In these turbulent times, too many people of conscience and commitment in our communities—rabbis and cantors, to be sure, but also laypeople of every age and stage and point of view—are choosing not to speak their conscience, not to voice their views, out of fear of triggering an argument among family, or losing friends or congregants. How many of you are worried about Passover Seder this year for just this reason? As we gather on our festival of liberation, should we, for instance, keep silent about the plight of the refugee now that a longstanding matter of religious principle has, of late, been thrust under the klieg lights of partisan politics?
Judaism would not have us hold our peace when the world is on fire.
In part that’s why CCAR and AIPAC were so refreshing. As you can imagine, put 500 rabbis in a hotel, or 15,000 Jews and a few thousand pro-Israel activists in a hockey rink and you will have no shortage of outspokenness.
In any other year the two experiences back-to-back might have proved fatiguing; I return to WRT energized and engaged, supported and strengthened.
I return to WRT excited to find commonality of purpose in last week’s temple mission to the deep South, where Rabbi Levy, Cantor Kleinman, and Eliana retraced the steps of the Civil Rights movement with 100 WRT eighth grade students and parents; thrilled to hear the stories of our Confirmation students who traveled earlier this month with Rabbi Reiser and Cantor Kleinman to Washington, DC, to lobby in the halls of Congress on Reform Movement positions.

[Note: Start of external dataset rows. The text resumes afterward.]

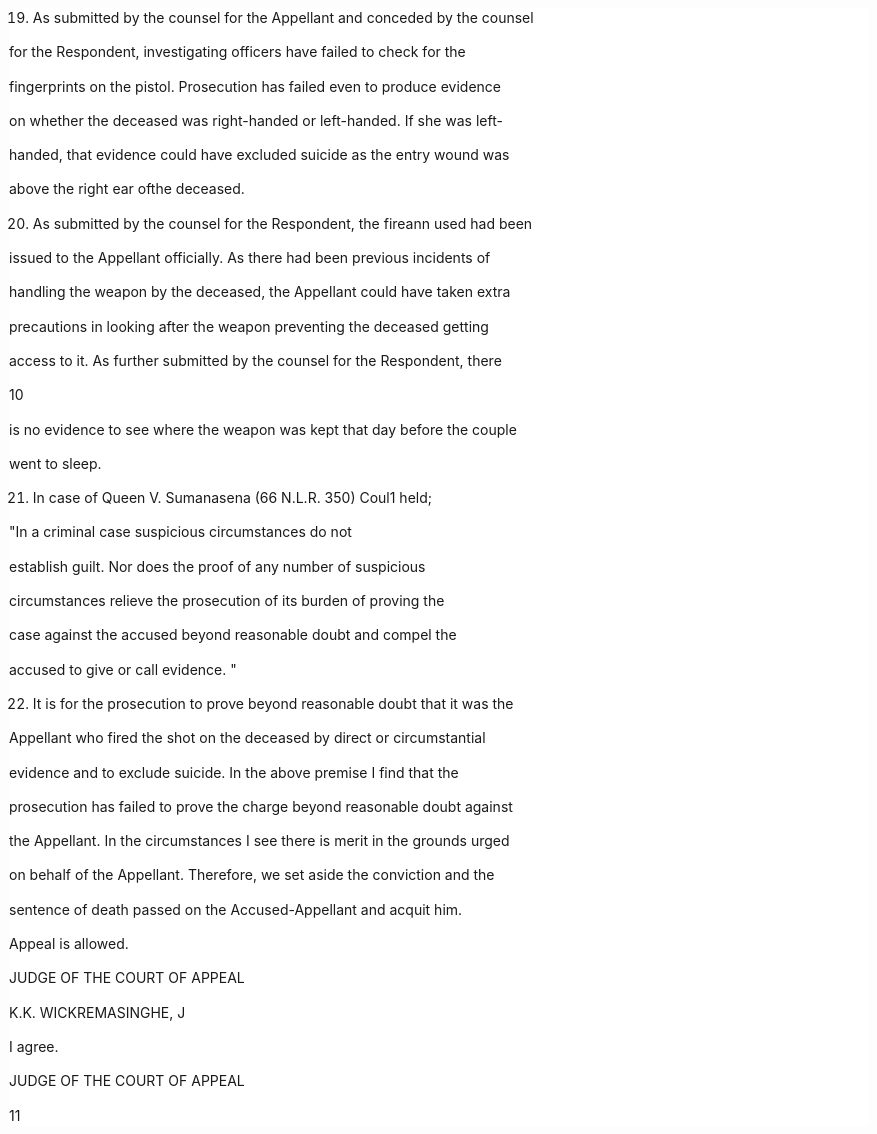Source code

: 19. As submitted by the counsel for the Appellant and conceded by the counsel

for the Respondent, investigating officers have failed to check for the

fingerprints on the pistol. Prosecution has failed even to produce evidence

on whether the deceased was right-handed or left-handed. If she was left-

handed, that evidence could have excluded suicide as the entry wound was

above the right ear ofthe deceased.

20. As submitted by the counsel for the Respondent, the fireann used had been

issued to the Appellant officially. As there had been previous incidents of

handling the weapon by the deceased, the Appellant could have taken extra

precautions in looking after the weapon preventing the deceased getting

access to it. As further submitted by the counsel for the Respondent, there

10

is no evidence to see where the weapon was kept that day before the couple

went to sleep.

21. In case of Queen V. Sumanasena (66 N.L.R. 350) Coul1 held;

"In a criminal case suspicious circumstances do not

establish guilt. Nor does the proof of any number of suspicious

circumstances relieve the prosecution of its burden of proving the

case against the accused beyond reasonable doubt and compel the

accused to give or call evidence. "

22. It is for the prosecution to prove beyond reasonable doubt that it was the

Appellant who fired the shot on the deceased by direct or circumstantial

evidence and to exclude suicide. In the above premise I find that the

prosecution has failed to prove the charge beyond reasonable doubt against

the Appellant. In the circumstances I see there is merit in the grounds urged

on behalf of the Appellant. Therefore, we set aside the conviction and the

sentence of death passed on the Accused-Appellant and acquit him.

Appeal is allowed.

JUDGE OF THE COURT OF APPEAL

K.K. WICKREMASINGHE, J

I agree.

JUDGE OF THE COURT OF APPEAL

11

These experiences teach our children and our congregants that the Jewish responsibility to speak out in the face of public threats belongs not only to clergy, but to all of us.
I return to WRT remembering why our own Rabbi Jack Stern’s printed anthology of sermons is called The Right Not To Remain Silent.
And I return to WRT carrying the visceral imprint of one experience that, ironically enough, required of me no speech; indeed, it demanded perfect silence.
In the Atlanta Center for Civil and Human Rights you will find an interactive exhibit. It is a lunch counter. There are four seats in a row and each guest at the counter is asked to put palms face down on the counter and wear headphones. A 3-dimensional audio soundscape immediately transformed me, the listener, into one of the Greensboro Four, the students who sat down at a lunch counter inside the Woolworth store at 132 South Elm Street in Greensboro and asked for a cup of coffee. Following store policy, staff refused to serve the black men at the “whites only” counter and manager Clarence Harris asked them to leave.
The shouting, jeering, threats and curses grew louder in my ears. After two minutes the chair began to jostle. I got up, shaken, having lasted longer than most museum patrons.
The four freshmen in Greensboro stayed until the store closed at night. Witnesses to a moral—and mortal—threat, armed with nothing more than the power of their own nonviolent resistance to do the talking for them, they showed a burning world that things could change.